Durante la colonia -según refieren los cronistas como el jesuita Mario Cicala- en estas tierras se producía buen vino y existían olivares, pero debido a la concepción de monopolios, estos fueron llevados hacia el Virreinato de Lima. En Ibarra no había obrajes como en Otavalo, pero vivía del comercio hasta el terremoto de 1868.
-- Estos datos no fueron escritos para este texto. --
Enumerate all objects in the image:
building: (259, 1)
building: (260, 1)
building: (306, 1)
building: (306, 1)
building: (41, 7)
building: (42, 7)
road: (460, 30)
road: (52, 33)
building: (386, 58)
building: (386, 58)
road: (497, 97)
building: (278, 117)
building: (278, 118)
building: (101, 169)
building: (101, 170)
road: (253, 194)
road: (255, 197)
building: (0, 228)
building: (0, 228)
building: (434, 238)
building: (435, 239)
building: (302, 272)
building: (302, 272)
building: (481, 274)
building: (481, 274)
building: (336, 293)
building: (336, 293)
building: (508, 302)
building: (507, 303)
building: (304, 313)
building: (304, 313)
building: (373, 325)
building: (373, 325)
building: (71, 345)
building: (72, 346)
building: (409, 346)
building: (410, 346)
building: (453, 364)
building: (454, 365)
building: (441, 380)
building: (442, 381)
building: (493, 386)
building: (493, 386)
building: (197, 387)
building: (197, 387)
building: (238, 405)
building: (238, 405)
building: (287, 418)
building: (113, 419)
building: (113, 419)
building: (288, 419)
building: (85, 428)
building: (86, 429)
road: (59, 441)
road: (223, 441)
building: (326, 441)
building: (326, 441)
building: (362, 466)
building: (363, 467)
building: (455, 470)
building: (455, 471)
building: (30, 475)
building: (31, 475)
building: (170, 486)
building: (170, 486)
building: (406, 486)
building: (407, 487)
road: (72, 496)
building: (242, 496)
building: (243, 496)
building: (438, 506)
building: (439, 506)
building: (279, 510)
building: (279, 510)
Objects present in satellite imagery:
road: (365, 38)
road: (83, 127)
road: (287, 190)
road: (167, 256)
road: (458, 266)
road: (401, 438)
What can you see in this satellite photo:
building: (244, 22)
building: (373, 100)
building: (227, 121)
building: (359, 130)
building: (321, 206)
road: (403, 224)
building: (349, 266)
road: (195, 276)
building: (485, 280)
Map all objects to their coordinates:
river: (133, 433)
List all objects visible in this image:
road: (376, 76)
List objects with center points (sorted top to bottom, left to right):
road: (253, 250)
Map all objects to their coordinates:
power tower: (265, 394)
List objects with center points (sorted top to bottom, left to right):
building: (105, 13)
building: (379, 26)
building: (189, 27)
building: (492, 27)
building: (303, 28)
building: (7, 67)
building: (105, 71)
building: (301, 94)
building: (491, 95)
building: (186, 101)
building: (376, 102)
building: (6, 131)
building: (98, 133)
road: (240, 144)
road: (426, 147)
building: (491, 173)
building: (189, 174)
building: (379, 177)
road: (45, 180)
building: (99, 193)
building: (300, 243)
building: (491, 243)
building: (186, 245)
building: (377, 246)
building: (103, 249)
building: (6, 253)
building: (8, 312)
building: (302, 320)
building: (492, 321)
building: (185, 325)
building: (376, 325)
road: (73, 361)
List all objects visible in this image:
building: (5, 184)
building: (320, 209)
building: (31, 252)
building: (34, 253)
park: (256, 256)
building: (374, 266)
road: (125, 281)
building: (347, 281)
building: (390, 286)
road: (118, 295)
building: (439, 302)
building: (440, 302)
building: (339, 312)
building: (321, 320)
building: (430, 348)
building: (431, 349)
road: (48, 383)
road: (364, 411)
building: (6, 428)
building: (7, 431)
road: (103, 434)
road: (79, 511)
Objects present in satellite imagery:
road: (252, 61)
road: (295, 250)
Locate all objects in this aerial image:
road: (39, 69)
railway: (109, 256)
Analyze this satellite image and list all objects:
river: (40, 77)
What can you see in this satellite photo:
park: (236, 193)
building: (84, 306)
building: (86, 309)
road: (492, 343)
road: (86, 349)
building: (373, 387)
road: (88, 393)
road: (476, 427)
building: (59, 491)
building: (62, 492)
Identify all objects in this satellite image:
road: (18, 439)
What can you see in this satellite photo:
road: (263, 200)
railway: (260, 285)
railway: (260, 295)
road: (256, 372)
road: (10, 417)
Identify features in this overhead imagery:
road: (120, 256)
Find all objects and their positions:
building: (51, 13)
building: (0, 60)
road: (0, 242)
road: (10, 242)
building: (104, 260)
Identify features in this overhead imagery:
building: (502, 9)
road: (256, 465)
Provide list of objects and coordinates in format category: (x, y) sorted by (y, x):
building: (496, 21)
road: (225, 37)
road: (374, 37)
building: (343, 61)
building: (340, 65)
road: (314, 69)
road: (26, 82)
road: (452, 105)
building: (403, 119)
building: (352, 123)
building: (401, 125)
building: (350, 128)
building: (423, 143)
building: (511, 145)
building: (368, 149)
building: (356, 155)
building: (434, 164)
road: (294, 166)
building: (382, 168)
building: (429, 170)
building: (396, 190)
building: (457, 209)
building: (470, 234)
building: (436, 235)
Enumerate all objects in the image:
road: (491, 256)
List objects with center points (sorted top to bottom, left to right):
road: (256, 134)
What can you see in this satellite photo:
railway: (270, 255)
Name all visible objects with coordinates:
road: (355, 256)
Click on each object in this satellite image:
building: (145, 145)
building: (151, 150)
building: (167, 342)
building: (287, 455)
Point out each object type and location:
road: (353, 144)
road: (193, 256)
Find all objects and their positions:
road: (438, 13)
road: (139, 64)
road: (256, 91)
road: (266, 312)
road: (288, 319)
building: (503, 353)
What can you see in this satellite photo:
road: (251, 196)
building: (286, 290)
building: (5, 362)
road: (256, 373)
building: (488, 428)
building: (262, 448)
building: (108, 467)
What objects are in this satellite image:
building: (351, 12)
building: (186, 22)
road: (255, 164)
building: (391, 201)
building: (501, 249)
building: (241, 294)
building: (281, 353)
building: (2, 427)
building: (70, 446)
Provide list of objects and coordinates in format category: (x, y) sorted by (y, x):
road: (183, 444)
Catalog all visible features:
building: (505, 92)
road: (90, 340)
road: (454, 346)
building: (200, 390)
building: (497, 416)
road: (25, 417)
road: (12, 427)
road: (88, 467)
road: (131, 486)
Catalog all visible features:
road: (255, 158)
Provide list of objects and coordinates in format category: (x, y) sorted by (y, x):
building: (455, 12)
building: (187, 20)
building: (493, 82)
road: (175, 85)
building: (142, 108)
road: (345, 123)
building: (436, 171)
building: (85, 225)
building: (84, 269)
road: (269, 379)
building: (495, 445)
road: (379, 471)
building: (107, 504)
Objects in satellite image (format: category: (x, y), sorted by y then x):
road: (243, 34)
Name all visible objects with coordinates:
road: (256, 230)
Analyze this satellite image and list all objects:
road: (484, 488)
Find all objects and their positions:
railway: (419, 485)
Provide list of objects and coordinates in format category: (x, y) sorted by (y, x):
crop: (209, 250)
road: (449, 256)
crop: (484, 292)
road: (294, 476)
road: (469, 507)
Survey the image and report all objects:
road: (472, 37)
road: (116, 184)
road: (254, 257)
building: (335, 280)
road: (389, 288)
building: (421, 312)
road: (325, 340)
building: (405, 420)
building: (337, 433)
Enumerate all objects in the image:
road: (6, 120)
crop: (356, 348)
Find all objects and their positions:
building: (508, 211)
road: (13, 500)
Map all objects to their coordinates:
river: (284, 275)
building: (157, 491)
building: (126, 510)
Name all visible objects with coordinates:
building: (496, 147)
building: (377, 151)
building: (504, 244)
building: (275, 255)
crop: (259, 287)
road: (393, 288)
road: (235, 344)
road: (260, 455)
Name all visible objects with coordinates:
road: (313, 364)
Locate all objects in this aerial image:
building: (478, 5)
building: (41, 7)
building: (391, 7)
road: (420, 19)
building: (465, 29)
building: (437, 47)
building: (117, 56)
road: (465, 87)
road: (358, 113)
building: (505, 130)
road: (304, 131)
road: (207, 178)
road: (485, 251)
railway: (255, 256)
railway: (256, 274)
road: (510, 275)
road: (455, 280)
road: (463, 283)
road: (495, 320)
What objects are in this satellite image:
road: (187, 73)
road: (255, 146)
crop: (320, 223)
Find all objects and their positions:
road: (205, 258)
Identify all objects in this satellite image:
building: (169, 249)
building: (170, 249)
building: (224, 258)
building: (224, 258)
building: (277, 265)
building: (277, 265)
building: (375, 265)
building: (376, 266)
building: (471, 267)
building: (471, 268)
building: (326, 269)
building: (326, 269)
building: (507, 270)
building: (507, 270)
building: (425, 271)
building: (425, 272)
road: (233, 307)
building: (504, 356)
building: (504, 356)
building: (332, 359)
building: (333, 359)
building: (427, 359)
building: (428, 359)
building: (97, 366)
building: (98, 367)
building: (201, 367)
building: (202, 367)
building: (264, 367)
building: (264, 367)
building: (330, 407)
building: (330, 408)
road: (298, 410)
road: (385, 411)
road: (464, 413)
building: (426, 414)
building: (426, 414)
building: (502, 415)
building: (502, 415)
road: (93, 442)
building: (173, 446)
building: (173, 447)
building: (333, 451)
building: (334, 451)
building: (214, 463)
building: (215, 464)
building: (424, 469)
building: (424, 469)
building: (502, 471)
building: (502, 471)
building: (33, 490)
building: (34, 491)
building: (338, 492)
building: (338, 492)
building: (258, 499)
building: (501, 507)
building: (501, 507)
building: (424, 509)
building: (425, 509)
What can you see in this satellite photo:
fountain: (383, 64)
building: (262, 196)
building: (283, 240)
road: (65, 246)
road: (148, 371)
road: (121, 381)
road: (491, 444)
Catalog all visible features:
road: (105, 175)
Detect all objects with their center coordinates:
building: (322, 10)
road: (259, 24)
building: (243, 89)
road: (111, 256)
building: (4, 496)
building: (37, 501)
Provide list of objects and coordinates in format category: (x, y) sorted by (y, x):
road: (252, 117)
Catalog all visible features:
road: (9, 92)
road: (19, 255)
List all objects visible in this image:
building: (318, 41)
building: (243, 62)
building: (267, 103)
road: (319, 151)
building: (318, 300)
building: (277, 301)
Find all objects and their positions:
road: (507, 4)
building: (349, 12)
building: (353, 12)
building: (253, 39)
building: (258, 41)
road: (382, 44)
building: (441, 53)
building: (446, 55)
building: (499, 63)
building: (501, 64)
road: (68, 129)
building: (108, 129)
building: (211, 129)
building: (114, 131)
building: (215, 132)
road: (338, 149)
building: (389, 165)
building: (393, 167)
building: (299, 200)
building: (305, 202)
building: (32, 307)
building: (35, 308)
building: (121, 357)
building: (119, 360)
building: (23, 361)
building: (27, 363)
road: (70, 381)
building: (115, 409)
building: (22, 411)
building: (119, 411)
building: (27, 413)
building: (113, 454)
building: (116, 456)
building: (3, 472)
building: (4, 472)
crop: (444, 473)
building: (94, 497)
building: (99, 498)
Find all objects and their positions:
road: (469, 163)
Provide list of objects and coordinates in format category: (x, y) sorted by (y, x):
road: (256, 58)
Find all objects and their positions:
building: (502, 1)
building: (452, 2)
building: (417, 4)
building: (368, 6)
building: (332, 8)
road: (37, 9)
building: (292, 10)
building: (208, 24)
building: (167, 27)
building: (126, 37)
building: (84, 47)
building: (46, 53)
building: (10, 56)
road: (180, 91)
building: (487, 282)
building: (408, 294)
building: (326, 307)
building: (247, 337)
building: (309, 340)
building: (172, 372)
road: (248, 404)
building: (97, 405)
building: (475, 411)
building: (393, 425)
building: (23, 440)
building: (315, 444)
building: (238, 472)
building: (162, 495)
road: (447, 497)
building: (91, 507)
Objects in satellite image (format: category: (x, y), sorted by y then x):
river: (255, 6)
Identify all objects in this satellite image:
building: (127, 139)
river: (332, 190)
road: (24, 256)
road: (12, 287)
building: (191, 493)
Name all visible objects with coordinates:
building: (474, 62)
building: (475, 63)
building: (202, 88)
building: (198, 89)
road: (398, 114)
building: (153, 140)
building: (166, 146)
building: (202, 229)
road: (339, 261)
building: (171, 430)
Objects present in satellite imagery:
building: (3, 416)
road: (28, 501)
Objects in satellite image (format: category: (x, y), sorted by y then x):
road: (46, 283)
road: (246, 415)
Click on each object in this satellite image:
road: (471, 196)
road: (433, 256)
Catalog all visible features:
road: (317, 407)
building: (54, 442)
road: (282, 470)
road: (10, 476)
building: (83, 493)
El nombre de la Ciudad Blanca se da por primera ocasión en el libro Égloga trágica, de Gonzalo Zaldumbide, quien enamorado contempló a su tierra y la nombró así, por sus casas blancas. Pero la cal también servía para evitar enfermedades como el paludismo, desterrado por el Dr. Jaime Rivadeneira recién en la década de los 30 del siglo pasado. Ahora Ibarra tiene un nuevo reto: ser parte de esa megápolis que la une con Otavalo, a tan solo 24 kilómetros. Como hace siglos, no estamos preparados.